Given material -
┌──

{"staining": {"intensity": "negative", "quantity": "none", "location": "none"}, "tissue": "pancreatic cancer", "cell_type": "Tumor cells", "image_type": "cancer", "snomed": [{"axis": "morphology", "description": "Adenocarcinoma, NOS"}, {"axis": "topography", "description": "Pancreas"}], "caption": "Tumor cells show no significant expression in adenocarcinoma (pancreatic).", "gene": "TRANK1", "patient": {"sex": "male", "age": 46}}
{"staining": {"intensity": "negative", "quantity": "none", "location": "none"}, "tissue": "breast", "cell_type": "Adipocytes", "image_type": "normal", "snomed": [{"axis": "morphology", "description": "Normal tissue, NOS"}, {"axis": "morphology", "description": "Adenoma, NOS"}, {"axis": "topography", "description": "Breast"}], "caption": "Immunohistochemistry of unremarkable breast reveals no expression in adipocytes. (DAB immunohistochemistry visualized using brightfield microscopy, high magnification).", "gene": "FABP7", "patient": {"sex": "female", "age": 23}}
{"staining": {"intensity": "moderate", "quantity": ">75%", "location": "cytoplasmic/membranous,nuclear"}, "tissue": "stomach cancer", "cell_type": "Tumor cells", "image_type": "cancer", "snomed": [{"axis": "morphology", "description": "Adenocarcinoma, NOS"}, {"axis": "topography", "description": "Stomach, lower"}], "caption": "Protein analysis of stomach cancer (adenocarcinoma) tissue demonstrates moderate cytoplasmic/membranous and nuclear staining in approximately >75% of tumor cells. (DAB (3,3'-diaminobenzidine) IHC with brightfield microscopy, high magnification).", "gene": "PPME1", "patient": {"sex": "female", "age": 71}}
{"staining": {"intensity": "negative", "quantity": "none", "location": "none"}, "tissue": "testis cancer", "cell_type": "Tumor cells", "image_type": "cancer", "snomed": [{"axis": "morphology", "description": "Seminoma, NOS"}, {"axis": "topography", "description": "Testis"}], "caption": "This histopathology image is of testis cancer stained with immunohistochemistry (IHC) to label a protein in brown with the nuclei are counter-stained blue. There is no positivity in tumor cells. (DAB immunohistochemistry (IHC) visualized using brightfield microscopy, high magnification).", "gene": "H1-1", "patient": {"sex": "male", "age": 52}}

└──

What is expected - From the listing above, repeat exactly the lines starting at the line that includes "of unremarkable breast" and ending at the line that includes "analysis of stomach", with nothing outside that span.

Result of the task -
{"staining": {"intensity": "negative", "quantity": "none", "location": "none"}, "tissue": "breast", "cell_type": "Adipocytes", "image_type": "normal", "snomed": [{"axis": "morphology", "description": "Normal tissue, NOS"}, {"axis": "morphology", "description": "Adenoma, NOS"}, {"axis": "topography", "description": "Breast"}], "caption": "Immunohistochemistry of unremarkable breast reveals no expression in adipocytes. (DAB immunohistochemistry visualized using brightfield microscopy, high magnification).", "gene": "FABP7", "patient": {"sex": "female", "age": 23}}
{"staining": {"intensity": "moderate", "quantity": ">75%", "location": "cytoplasmic/membranous,nuclear"}, "tissue": "stomach cancer", "cell_type": "Tumor cells", "image_type": "cancer", "snomed": [{"axis": "morphology", "description": "Adenocarcinoma, NOS"}, {"axis": "topography", "description": "Stomach, lower"}], "caption": "Protein analysis of stomach cancer (adenocarcinoma) tissue demonstrates moderate cytoplasmic/membranous and nuclear staining in approximately >75% of tumor cells. (DAB (3,3'-diaminobenzidine) IHC with brightfield microscopy, high magnification).", "gene": "PPME1", "patient": {"sex": "female", "age": 71}}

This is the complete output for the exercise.